The water back in the cave starts rising fast, forcing Jen and Victor to get to higher ground, even though it means going in the water. They make it to a ledge, but the beast attacks, forcing them to go higher. Yolanda and Eric fail to find an exit through the new tunnel, which is blocked by rocks and return to the group. Jen looks through Yolanda's camera and finds pictures of Eric and Yolanda on a night out. She sees a picture of the two looking lovingly at each other and gets upset. She leaves Victor on the high ledge to get something in the water but she cannot reach it. She decides to get into the water to get it. The beast starts swimming towards her. She panics and in her rush to get out of the water, she slips and knocks herself unconscious. Victor leaves the ledge to help her, but the beast leaps out of the water and drags Victor in, killing him. Jen races back up to the high ledge and cries. She spots a light under the water just as Eric and Yolanda return to the cave. Jen has to tell Yolanda that Victor has been killed.

Jen confronts Eric and Yolanda about their affair, and the two tell her that it was a mistake. They also confirm that the baby is Eric's and not Victor's. Once again, Jen notices the light and Eric realizes that water is getting sucked out through a tunnel and he believes it leads outside. Yolanda doesn't want to go, but Jen says she would rather take her chances than sit in the cave and wait to die. This convinces Yolanda to go. They all get in the water and swim for the tunnel. Soon enough, the beast starts swimming towards them. Eric splashes the water to distract it while the women escape. The beast grabs Eric and kills him. Swimming through the cave, Jen almost runs out of air but Yolanda grabs her arm and pulls her to safety. Realizing they are in the beast's hoarding lair, they follow the tunnel and find their way outside by the shore. They climb up a hill and come to a road where they soon find the car they came in. Yolanda tries to apologize to Jen, but she doesn't want to hear it.

The women drive down the road but a fallen tree forces Jen to swerve straight into the river and they begin to sink. As they realise they are in the same water they came out of, the beast reappears and attacks the car. Both women make it out and swim to shore but Yolanda can't swim quickly due to an ankle injury. Jen makes it to shore and turns to see Yolanda being stalked by the beast. She starts shooting at it, but it leaps out of the water and grabs her, dragging her under. Jen manages to escape and it is revealed that she killed the beast.
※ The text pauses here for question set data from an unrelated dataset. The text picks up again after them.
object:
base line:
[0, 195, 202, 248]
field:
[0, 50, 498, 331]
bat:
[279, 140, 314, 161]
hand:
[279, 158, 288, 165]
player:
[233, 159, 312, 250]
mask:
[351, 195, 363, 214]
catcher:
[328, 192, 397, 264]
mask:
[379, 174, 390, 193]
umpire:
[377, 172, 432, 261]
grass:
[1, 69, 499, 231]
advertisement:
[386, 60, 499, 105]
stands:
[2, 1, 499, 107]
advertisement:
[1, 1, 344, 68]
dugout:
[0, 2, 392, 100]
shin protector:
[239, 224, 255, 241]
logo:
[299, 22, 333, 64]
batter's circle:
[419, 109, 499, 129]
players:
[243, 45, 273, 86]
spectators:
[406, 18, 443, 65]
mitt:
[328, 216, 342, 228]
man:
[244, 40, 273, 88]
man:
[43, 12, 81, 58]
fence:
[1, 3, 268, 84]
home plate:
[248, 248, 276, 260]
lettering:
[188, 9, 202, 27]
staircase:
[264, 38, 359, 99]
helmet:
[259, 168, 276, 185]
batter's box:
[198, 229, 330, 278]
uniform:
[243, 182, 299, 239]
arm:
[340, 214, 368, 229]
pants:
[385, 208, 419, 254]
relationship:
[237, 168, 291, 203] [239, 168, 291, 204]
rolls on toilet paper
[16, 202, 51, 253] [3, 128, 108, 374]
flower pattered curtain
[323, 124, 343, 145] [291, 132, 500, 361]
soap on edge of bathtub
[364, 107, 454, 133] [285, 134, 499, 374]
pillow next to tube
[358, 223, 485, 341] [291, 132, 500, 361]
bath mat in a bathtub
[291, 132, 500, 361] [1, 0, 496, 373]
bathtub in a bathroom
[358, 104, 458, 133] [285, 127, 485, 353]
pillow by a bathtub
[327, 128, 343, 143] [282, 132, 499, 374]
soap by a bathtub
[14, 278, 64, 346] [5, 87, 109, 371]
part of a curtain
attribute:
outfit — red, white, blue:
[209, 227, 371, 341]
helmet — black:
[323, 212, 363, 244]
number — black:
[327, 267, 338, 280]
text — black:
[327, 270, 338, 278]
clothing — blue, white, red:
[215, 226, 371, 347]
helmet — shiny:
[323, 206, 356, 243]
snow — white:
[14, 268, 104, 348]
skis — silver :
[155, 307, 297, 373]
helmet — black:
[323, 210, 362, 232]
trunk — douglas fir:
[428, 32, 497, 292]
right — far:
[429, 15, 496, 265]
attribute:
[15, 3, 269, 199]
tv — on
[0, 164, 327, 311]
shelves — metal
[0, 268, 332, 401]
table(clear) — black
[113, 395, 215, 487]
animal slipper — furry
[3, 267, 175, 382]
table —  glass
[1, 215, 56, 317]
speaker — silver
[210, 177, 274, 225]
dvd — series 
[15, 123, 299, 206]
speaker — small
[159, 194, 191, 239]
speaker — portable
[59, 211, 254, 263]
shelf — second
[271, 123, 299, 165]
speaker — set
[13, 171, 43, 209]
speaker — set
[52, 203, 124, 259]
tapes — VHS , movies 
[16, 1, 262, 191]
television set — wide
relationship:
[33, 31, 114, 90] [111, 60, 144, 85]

They embrace and get out of the water to venture home.

==Cast==
- Jessica McNamee as Jennifer
- Luke Mitchell as Eric
- Amali Golden as Yolanda
- Benjamin Hoetjes as Victor
- Anthony J. Sharpe as Cash

==Production==
Black Water: Abyss was directed by Andrew Traucki, written by John Ridley and Sarah Smith and produced by Neal Kingston, Michael Robertson and Pam Collis with executive producers Jack Christian and Christopher Figg, and a standalone sequel to Black Water (2007).

It was a Screen Media release of a Piccadilly Pictures presentation, made in association with SQN, Screen Queensland, Altitude Film Entertainment, of a Thrills & Spills production.

==Release==
The film was released in Australian cinemas on 10 July 2020, Australian distribution was through R & R Films, while international distribution was handled by Altitude.

==Reception==
Reviews were generally less than glowing, although one reviewer praised its "effective, admirable simplicity", saying "When it's not digging into thin relationship drama, it maintains a confident, claustrophobic nihilism", and another calling it "decently scary".